Description
joinByDistance
is an implicit method which joins two dataframes taking
longitude and latitude values, one set from each dataframe, representing the location of the
records to be joined. This method can be used to enrich a CSV containing point data with
attributes associated with points within some max distance; for example, finding all the
POIs within half of a mile of each of your customers.
Syntax
import com.precisely.bigdata.li.spark.api.SpatialImplicits._
joinByDistance(df2: DataFrame, df1Longitude: Column, df1Latitude: Column,
df2Longitude: Column, df2Latitude: Column,
maxDistance: Length, geohashPrecision: Int): DataFrame
joinByDistance(df2: DataFrame, df1Longitude: Column, df1Latitude: Column,
df2Longitude: Column, df2Latitude: Column,
maxDistance: Length, geohashPrecision: Int,
options: Map[DistanceJoinOption.DistanceJoinOption, Any]): DataFrame
Parameters
Note: The coordinate values must be in the
CoordSysConstants.longLatWGS84
coordinate system.Parameter | Type | Description |
---|---|---|
df2 | DataFrame | The dataframe to join to. |
df1Longitude | Column | The longitude value from the first dataframe. |
df1Latitude | Column | The latitude value from the first dataframe. |
df2Longitude | Column | The longitude value from the second dataframe. |
df2Latitude | Column | The latitude value from the second dataframe. |
maxDistance | Length | The buffer length around point 1 to search for point 2. |
geohashPrecision | Integer | The geohash precision to be used for the primary join. Value must be between 1 and 12. The higher the number, the more memory may be required. |
options | Map | Optional. Options that add extra attributes to the result of the join. |
Options
Key | Type | Description |
---|---|---|
DistanceColumnName | String | Adds a column to the result dataframe that contains the distance calculated. |
LimitMatches | Numeric | Limits the number of joined results for each source dataframe record. |
LimitMethod | LimitMethods enumeration value | The method used for ranking matches. See LimitMethods enumeration. |
LimitMethods enumeration
Value | Description |
---|---|
RowNumber | Use the org.apache.spark.sql.functions.row_number window function for limiting matches. |
Rank | Use the org.apache.spark.sql.functions.rank window function for limiting matches. |
DenseRank | Use the org.apache.spark.sql.functions.dense_rank window function for limiting matches. |
Return Values
Return Type | Description |
---|---|
DataFrame | The dataframe that is the result of the join. |
Examples
This example returns a dataframe that is the result of a join where points from a second dataframe are located within a 0.5-mile buffer around each point in the first dataframe.
val searchRadius = "0.5";
val distanceUnit = "mi";
val distance = new com.mapinfo.midev.unit.Length(searchRadius.toDouble,
com.mapinfo.midev.unit.LinearUnit.getFromMapInfoCode(distanceUnit))

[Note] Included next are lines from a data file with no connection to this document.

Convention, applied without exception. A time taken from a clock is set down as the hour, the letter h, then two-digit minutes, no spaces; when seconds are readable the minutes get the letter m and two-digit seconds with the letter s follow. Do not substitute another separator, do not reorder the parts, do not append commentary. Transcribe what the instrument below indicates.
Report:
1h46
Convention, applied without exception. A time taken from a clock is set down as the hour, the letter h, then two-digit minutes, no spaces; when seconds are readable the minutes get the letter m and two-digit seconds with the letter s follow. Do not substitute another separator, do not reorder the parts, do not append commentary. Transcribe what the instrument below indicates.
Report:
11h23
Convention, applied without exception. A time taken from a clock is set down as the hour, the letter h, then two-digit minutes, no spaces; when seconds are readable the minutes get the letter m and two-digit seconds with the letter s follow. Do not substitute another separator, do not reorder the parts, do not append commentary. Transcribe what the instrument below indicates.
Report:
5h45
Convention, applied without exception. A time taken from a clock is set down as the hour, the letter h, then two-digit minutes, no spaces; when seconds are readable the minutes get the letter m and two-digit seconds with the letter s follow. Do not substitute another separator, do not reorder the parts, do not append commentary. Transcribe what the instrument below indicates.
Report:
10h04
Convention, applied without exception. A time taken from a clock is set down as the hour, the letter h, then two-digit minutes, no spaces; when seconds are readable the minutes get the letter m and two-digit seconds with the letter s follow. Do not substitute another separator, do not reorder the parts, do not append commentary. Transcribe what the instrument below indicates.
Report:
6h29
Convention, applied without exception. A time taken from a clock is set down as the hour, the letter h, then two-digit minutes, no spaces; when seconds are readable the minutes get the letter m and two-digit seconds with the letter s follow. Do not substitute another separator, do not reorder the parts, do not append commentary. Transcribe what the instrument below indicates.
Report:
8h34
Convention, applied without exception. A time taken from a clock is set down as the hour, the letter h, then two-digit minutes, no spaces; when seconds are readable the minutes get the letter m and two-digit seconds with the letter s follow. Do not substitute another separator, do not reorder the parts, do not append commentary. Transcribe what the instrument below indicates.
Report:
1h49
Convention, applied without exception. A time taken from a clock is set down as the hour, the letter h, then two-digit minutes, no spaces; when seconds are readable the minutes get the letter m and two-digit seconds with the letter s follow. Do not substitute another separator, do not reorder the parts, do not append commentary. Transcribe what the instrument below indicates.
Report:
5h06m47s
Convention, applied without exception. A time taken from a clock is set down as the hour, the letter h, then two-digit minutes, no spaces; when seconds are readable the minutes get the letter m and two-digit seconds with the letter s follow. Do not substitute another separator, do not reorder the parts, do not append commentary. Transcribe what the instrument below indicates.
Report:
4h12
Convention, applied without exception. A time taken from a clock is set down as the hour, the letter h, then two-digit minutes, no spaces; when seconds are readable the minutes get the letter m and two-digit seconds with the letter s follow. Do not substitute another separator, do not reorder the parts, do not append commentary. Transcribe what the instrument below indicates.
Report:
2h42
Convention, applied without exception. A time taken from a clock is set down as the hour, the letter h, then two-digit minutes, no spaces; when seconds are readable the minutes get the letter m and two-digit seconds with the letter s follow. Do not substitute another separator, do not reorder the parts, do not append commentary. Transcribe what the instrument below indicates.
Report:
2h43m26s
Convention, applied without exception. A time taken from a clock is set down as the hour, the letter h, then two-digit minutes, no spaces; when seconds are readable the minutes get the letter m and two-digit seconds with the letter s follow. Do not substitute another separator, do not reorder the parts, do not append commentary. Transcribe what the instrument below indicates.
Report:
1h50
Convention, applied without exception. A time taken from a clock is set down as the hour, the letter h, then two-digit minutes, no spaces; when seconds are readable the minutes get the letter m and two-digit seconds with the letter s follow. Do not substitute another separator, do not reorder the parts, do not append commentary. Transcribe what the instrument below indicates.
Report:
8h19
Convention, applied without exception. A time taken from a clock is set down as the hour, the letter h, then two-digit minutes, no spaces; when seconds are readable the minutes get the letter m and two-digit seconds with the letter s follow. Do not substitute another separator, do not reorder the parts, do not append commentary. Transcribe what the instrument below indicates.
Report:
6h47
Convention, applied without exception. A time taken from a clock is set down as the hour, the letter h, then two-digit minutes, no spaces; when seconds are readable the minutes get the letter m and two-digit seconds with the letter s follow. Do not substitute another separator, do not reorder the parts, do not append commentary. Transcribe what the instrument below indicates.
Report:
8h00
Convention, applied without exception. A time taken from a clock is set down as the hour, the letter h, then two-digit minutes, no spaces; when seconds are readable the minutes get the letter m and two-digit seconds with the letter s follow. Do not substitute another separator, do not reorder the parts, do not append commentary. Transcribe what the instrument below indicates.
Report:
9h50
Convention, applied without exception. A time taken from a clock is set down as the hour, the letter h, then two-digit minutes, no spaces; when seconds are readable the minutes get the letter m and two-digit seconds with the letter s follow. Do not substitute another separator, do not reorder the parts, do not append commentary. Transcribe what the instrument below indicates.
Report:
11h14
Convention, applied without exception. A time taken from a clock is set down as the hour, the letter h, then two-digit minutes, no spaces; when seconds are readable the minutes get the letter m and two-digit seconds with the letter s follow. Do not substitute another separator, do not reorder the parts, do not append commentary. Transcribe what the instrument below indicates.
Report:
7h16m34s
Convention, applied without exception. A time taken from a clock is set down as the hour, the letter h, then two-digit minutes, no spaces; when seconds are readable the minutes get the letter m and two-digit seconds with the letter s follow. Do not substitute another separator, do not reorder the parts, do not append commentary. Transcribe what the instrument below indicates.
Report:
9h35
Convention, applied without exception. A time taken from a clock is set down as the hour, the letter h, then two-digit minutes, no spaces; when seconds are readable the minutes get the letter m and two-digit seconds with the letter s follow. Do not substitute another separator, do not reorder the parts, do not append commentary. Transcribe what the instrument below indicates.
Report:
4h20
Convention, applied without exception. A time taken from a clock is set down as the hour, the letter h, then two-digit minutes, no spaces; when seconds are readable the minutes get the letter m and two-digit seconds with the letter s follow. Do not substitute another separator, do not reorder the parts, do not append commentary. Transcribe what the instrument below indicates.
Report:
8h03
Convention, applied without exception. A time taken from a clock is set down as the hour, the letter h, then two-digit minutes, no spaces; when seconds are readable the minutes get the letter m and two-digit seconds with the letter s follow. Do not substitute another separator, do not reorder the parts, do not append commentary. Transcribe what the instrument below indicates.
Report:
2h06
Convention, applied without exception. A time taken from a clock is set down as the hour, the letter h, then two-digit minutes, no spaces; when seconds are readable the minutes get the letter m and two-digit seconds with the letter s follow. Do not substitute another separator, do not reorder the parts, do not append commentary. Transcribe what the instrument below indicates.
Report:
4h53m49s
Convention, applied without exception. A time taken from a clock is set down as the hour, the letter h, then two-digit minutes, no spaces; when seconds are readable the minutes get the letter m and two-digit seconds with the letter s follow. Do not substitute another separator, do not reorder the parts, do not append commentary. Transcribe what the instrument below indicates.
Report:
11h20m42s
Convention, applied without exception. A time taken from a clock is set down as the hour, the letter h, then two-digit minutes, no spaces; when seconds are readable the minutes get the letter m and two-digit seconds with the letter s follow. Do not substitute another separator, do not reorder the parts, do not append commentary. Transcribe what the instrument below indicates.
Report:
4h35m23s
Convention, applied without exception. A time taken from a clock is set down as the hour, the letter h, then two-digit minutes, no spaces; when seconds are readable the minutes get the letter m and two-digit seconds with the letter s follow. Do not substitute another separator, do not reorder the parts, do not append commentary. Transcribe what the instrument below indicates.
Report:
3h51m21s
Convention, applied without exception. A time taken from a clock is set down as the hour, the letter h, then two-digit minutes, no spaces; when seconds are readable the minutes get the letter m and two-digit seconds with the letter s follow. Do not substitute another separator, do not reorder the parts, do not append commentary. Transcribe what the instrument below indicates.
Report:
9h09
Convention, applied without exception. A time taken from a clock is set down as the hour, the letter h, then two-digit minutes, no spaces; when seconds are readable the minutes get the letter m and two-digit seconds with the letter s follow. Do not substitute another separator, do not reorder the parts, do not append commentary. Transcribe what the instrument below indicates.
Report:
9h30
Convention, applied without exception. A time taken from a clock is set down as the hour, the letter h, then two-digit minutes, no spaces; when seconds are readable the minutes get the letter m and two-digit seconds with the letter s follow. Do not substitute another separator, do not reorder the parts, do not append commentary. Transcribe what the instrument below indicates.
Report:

val resultDF = baseDF.joinByDistance(joinDF, col("longitude"), col("latitude"), col("lon"),
col("lat"), distance, 7)
Example showing
options
set:val distance = new Length(0.5, LinearUnit.getFromMapInfoCode("mi"))
val resultDF = baseDF(joinDF, baseDF("Longitude"), baseDF("Latitude"), joinDF("Lon"), joinDF("Lat"),
distance, 7, Map(DistanceColumnName -> "outputDistance"))
Example where results are limited to 5 matches by the Rank method.
val distance = new Length(0.5, LinearUnit.getFromMapInfoCode("mi"))
val resultDF = baseDF(joinDF, baseDF("Longitude"), baseDF("Latitude"), joinDF("Lon"), joinDF("Lat"),
distance, 7, Map(DistanceColumnName -> "outputDistance", LimitMatches -> 5, LimitMethod ->
LimitMethods.Rank))